NOTE: This is not directed at anyone or anything said here, but I will use some examples said here just as starting points. Mental health and suicide are a hard thing to come to grips with. My wife was placed into a hospital 18 years ago because she was planning to kill herself and has been in the hospital once again about 12 years ago just for precautions. I have struggled with it daily since and have had hard time understanding it where it comes from and why. And as I have come to understand it, it isn't because she is sad, or mad or depressed. Everyone gets sad, mad and depressed. But she has depression, which is a different thing all together. Someone else I know described it as carrying a giant weight around, and it keeps you in bed, exhausted and with no will to get up and do anything. And it is constant and it is a form of pain that cannot be seen or detected with a machine, yet is just as bad as a liver tumor that is wracking the body with unbearable pain. Until you just cannot stand the pain any longer. This was put sadly, yet wonderfully, by one of the daughters of Naomi Judd when she said "our mother lost her battle with mental illness today". I had never heard it put that way, but it is true. It is no different than cancer or heart disease. It is a killer and the person, while we might say "made the choice", really didn't have a choice, or they wouldn't do it. It has taken me nearly 20 years of living with this daily to come to this understanding. I just felt compelled to say this today. Thank you.

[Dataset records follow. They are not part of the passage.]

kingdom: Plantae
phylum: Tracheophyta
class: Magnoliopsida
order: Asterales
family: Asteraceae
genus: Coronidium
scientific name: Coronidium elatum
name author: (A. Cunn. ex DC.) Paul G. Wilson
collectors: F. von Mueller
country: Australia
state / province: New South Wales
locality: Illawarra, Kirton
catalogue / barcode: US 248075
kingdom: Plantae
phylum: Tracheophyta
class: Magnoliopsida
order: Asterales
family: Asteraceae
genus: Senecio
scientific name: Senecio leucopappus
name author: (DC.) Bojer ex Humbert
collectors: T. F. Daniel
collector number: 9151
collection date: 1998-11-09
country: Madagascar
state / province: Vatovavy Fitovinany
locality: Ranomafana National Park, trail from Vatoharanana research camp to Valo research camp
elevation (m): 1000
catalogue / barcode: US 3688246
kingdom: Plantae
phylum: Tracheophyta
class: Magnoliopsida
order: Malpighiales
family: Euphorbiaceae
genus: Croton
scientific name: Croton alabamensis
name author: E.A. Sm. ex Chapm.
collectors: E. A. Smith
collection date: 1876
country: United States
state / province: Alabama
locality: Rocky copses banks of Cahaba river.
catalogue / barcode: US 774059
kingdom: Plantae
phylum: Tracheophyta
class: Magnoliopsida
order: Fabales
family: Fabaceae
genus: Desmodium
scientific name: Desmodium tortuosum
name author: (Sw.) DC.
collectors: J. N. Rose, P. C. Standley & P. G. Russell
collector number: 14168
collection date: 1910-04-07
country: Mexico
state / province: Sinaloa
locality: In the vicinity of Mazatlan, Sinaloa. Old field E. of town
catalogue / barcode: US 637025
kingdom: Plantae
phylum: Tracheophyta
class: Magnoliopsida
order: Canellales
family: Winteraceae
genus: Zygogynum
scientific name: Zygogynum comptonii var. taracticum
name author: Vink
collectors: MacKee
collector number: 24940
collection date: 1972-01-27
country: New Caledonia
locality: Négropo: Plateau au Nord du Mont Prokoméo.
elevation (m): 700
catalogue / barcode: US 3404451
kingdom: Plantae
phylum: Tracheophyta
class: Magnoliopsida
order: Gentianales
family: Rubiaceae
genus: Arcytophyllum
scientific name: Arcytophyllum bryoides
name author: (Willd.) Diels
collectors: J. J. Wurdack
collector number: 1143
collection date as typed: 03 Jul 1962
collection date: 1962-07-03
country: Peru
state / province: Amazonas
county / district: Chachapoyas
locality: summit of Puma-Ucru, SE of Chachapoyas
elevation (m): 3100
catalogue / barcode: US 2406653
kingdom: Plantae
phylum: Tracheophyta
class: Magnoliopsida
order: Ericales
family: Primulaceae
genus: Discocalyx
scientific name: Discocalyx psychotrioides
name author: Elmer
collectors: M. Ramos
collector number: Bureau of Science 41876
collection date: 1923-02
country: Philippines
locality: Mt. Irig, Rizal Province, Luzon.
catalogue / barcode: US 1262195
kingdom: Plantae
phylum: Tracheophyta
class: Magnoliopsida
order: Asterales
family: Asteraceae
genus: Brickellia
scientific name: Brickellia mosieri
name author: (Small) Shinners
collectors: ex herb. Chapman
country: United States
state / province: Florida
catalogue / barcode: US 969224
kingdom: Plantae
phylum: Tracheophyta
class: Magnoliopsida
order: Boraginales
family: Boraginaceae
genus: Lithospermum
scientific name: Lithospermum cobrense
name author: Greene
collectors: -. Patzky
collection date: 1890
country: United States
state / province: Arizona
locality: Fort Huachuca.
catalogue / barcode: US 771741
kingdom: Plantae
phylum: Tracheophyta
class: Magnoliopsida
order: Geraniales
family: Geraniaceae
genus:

I heard an interesting discussion around bipolar the other day. You always hear someone diagnosed as "xxxx is bipolar." Yet you never hear anyone with another disease described as being the disease (i.e., xxx is cancer.) I will never describe anyone as being bipolar anymore. They have bipolar disorder.
No, it’s primarily guns. Senator Murphy said it best -“ Spare me the bullshit of mental illness. We’re not an outlier on mental illness, we’re an outlier on firearms.”
Now that I am off of my soapbox, let me weigh in on the topic at hand, suicides counted as gun violence. I am on the fence about counting suicide by gunshot wound counting as gun violence. I think of violence as something you do to someone else, not necessarily yourself. If a person didn't have guns, they would hang themselves, jump off a bridge, overdose, etc, and they would still be dead. The reduction in deaths would be negligible, I think. Whereas gun control to stop violence against others will help reduce, imho, the carnage we see with these mass shootings. A baseball bat or knife can kill a lot of people, yes, but you can run from those. You cannot really run from a guy with a rifle. I think the reduction in mass deaths would be dramatic. just my 2 cents.
Nothing can be done with guns, and won't, even if this became a daily occurrence. The 2A isn't going anywhere, even with a convention, and this court is set for at least another decade. States can try to do what they can, but they'll fail worse now than 2 years ago. Take whatever solution you think should be done, on any side of the isle, and you'll find it's locked up: Increased funding for education to secure classrooms (education funding always cut). Guns (been tried, loses in federal court) Healthcare (private industry) Law enforcement (needed to send people to jail for drugs, since no medical facilities for addiction) Any others?
Are you saying that if we aren't willing to do anything different, nothing changes? One thing that comes to mind is people changing how they think. We are more concerned with being inconvenienced personally for sure than maybe having our child murdered.
Something in our society will have to change, yes. Something major to how we do things. And major changes are not something that Americans do well, and when done, done slowly. Guns aren't going anywhere, education isn't going to be super funded, law enforcement will always be otherwise occupied, even if we had full mental health funding, Americans view it as fake. So...
Probably the same number that were bullied out of them. I don't think kids self select out of social interactions. There is a reason.
If you want to decrease school shootings then you have to ban guns completely and take away the ones people already own.
we’ve seen people just bring multiple loaded guns. Im all for banning anything I’m just not convinced it will do much
I don't believe any of this. This dude bought his weapons on his 18th birthday. In this instance, that isn't true
I’m not either. But a more stringent gun ban is a nonstarter in this country. Ban high capacity mags and make people work harder to get a gun (there are other countries we can copy on this part). That’s where you start, imo.
We pretend like there is only a ban/take guns lever and nothing else that could be done to deter these dipshits from procuring weapons as easily as hotdogs from 7/11.
we have much stricter gun laws in California and we don’t have less school shootings. Bunch of these situations have been parents guns too. I’m all for making it harder to get, but those laws don’t seem to work.
Agree. Hell, let's just do something to make it more difficult. One or two actions aren't going to solve this issue. However, we have to stop looking at this as an all or nothing; take some meaningful steps, even if small. Throwing our hands up isn't the answer
Bullied out of art club, math club, chess club, FCA, band, drama club, robotics, science club and all team sports, etc? I don’t agree. And kids do self select out of social interactions. I have 2 which have
You do have less than Texas, per capita. That's a fact. 4.5 school shootings per million vs 4.2 since 1970, just did the math myself.